New Year’s Resignation

Introduction

Is it too late to suggest a New Year’s Resolution? I’m hoping this is timed just right: those who started too early have already given up on their original Resolutions and need replacements, and those who haven’t yet made theirs are desperate for inspiration. Read on for my earnest recommendation. I’ll describe what I’m even talking about; give a few examples; explain why people disdain the art of resignation and what you can do about it; and touch on why we need it now more than ever.


Tune your resignation engine

Huh? Resignation engine? Look, there’s no really easy way to put this, but I propose that as this year’s Resolution we strive to improve our capacity for resignation. On the face of it, this might sound like “just give up,” which isn’t exactly inspirational or aspirational. But I’m not talking about the sense of resigning from a job or office; I mean the other definition, “unresisting acceptance of something as inescapable; submission” (American Heritage Dictionary, Fifth Edition).

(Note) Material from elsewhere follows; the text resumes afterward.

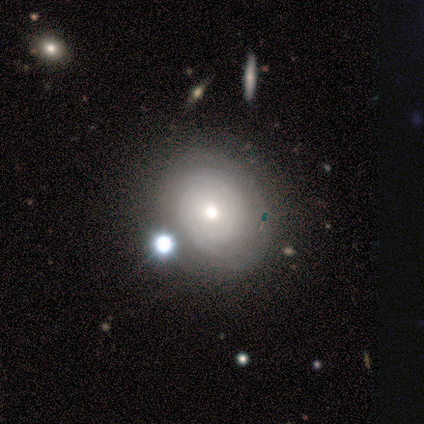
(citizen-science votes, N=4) This is clearly a featured or disk galaxy (100%). It is clearly not viewed edge-on (100%). Bar: clearly no (100%). Spiral arm pattern: clearly yes (100%). Spiral arm count: marginally 2 (25%, tied with 4, more than 4 and can't tell). Spiral winding: clearly tight (100%). Central bulge: likely moderate (75%). Merging: clearly none (100%).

Don’t give me that look. I know this still sounds pretty defeatist but bear with me. Unresisting acceptance sounds weak, largely due to the common phrase “resigned to his fate.” But resignation doesn’t have to involve fatalism. When you apply it instead to a process, instead of to an expected outcome, it can become a superpower.

I’ve blogged in these pages before (here!) about the perils of submitting to a goals-oriented culture that overemphasizes getting results, as opposed to simply doing things well for their own sake. Consider the following notion, which I stumbled across in a New York Times article on parenting: “A Dutch father of three told me about his Buddhist-inspired approach: total commitment to the process, total equanimity about the outcome.” I love this and think it can apply to a variety of human endeavors. If we focus on a process we know is worthwhile, we become more resilient when it doesn’t produce the outcome we’d hoped for.

So the behavior I’m really encouraging is to strive to better at resigning ourselves to the difficulty of a process, not to any specific fate (i.e., outcome). How this capability benefits us is complicated, so I will give an example.

Sunburst criterium, 1986

A criterium is a multi-lap bicycle race on city streets, usually lasting 90 minutes or less. On this occasion, it was like 100 degrees out, no exaggeration. I was a decent racer, generally able to finish in the top ten; in Colorado in those days we usually had at least fifty riders in every race and a lot of talent. What made things particularly intimidating was the 7-Eleven junior team: not only were these the fastest riders in the state, but they had each other—no other team could really stand up to them. To make matters worse, when I got to the Sunburst criterium I found out the entire junior national team was there—like five or six more top guys. To go suffer in the heat against all these big shots was pretty demoralizing.

I pretended to be casual about it, but I could be kind of a head case in those days, not above defeatist thinking, and it almost seemed pointless to go destroy myself out there with little chance, it seemed, of a top ten. But even in those days I had a talent for resignation, or at least I’d developed some capability in that realm, because I resolved to just get out there and hang with the pack for as long as I could, hopefully the entire race. I was well aware that if I got dropped I’d never catch back up, and would probably be lapped, and pulled from the race by the referee, which would be frankly humiliating, but what else could I do?

Sure enough, the pace was brutal. Criteriums never start out mellow like a long road race, and between the 7-Eleven riders (or “Slurpees” as they were known) and the junior national team, a lot of egos were on exhibit. I was in the back of the pack, which in theory would give me the best draft (i.e., break from the wind), but when accelerations are constant and little gaps open up, the inefficiency grows as you get farther back in the group—you’re whipped around like the end of a long tail, working your ass off just to remain in contact. It’s more efficient to move up toward the front, but everyone has that idea, so it’s a constant struggle. I was dying the whole time but just hung in as though I had a chance.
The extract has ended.